A Midsummer Night’s Dream

[A multicolored paint splotch sits in the middle of page 168 of Shakespeare's play titled "A Midsummer Night's Dream". The circular splotch is black in the middle, followed by a red ring, a yellow ring, and a blue border.]

Tim Rollins and K.O.S. (Kids of Survival)

A Midsummer Night’s Dream , 1998

Artwork Type: Paintings
Medium: Mixed media on paper
Dimensions: 9 x 7 in. (24.13 x 17.78 cm)
Accession #: 20081963s
Credit: Collection of University Art Museum, University at Albany, State University of New York on behalf of The University at Albany Foundation, gift of Tim Rollins and K.O.S. (Kids of Survival)
Related Exhibitions:
Tim Rollins and K.O.S
History Lessons
Copyright: © Tim Rollins and K.O.S. (Kids of Survival)
Object Label:
This piece, based on Shakespeare’s A Midsummer’s Night Dream (c. 1595), was created here at the University Art Museum in 1998 during a three-day workshop Rollins led with students from four regional middle and high schools.

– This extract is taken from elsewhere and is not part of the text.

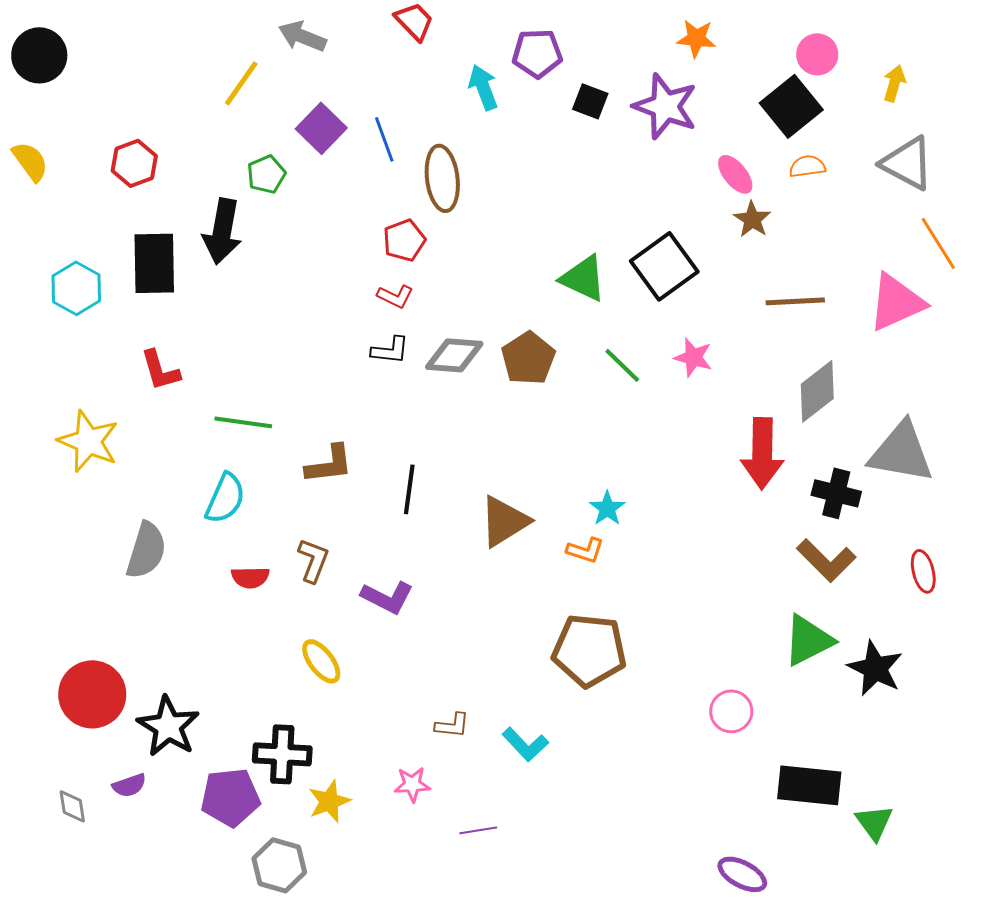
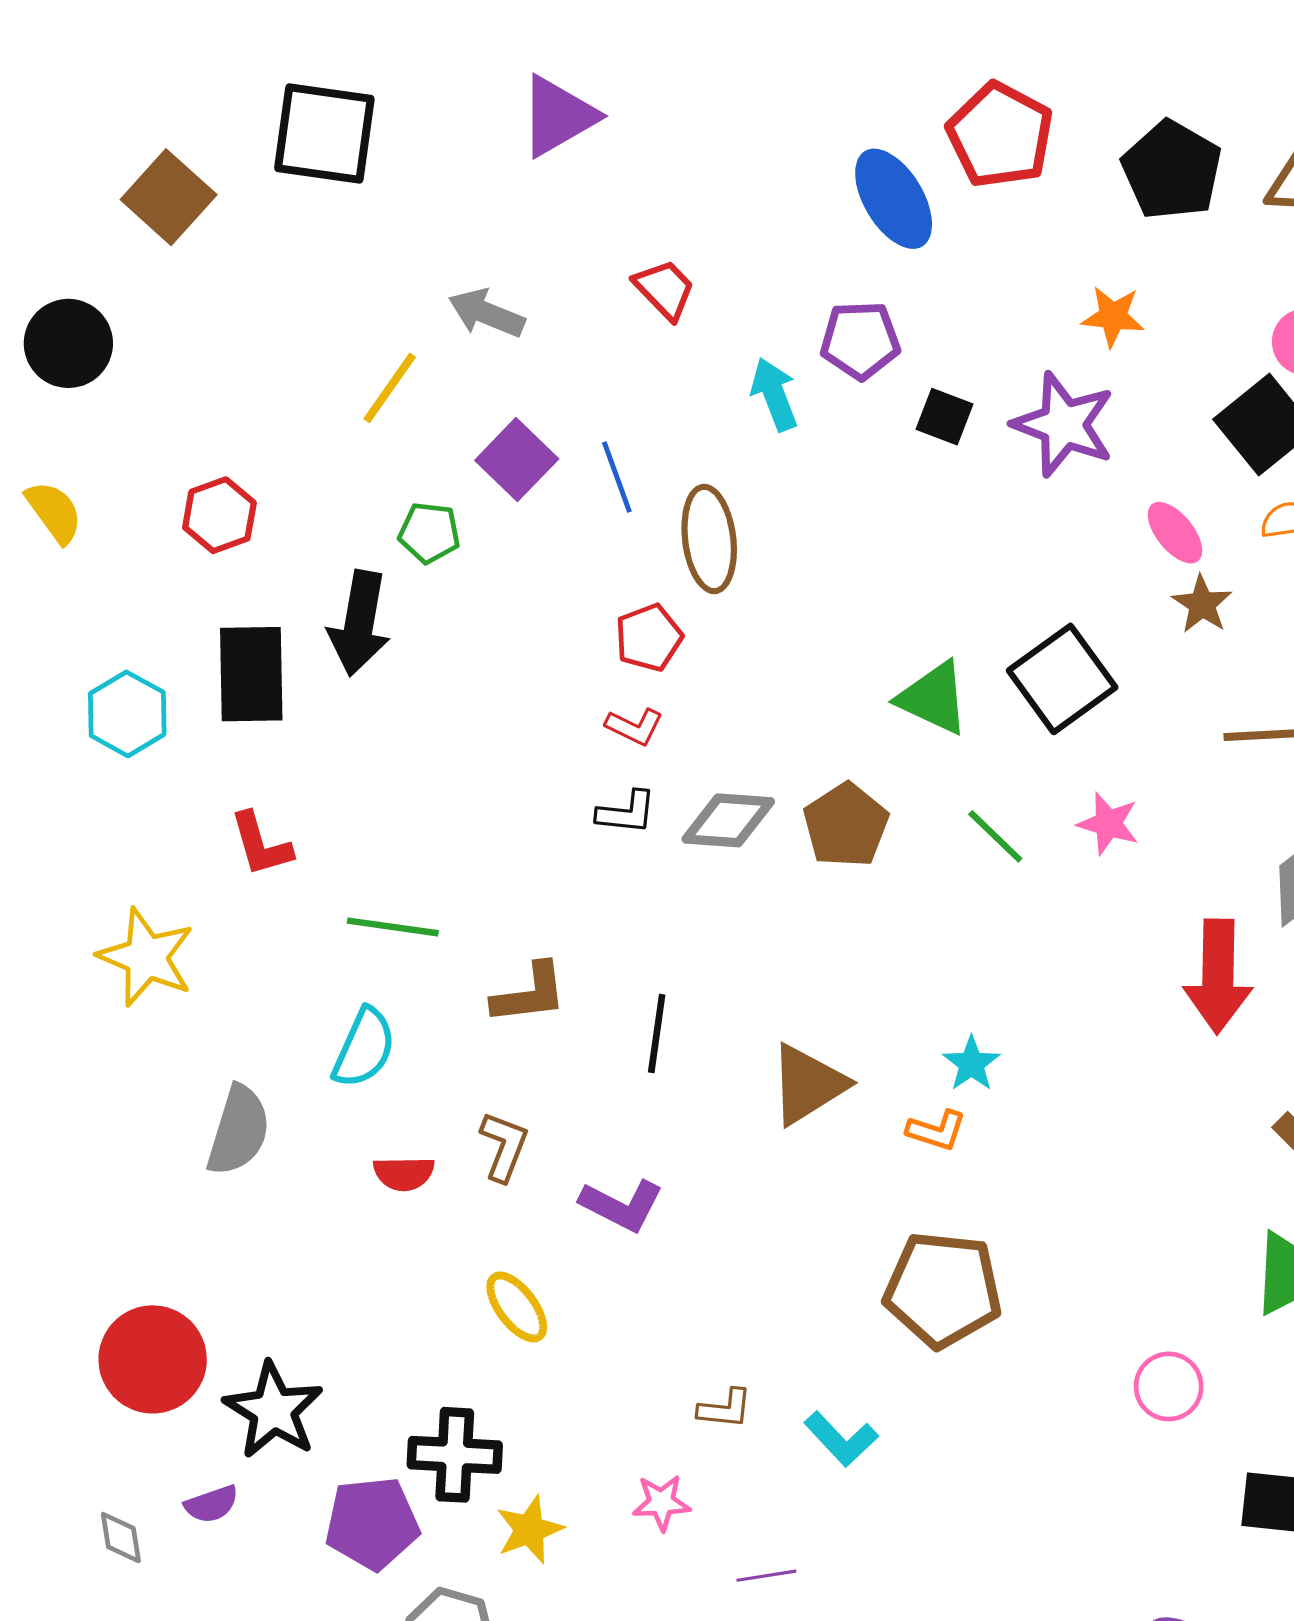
green pentagon: (266, 174) -> (429, 533), turned 30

Rollins followed the model he had developed for decades, first with Intermediate School 52, a junior high in the South Bronx, of merging artmaking with reading and writing skills. On the first floor of the museum, where visitors could witness their creative activity, students read and acted out scenes of the play (guided by London actor David Acton), and then distilled the play’s narrative to a single visual motif they agreed upon: a flower. They individually painted their flowers on the pages from the book itself, disrupting the text while revealing another side of it. Shakespeare’s play, following the inverted narrative of a dream in which things are not what they appear, offers a lesson in disrupting the status quo, a lesson reflective of Rollins’s own radical pedagogy based in collaboration and activism.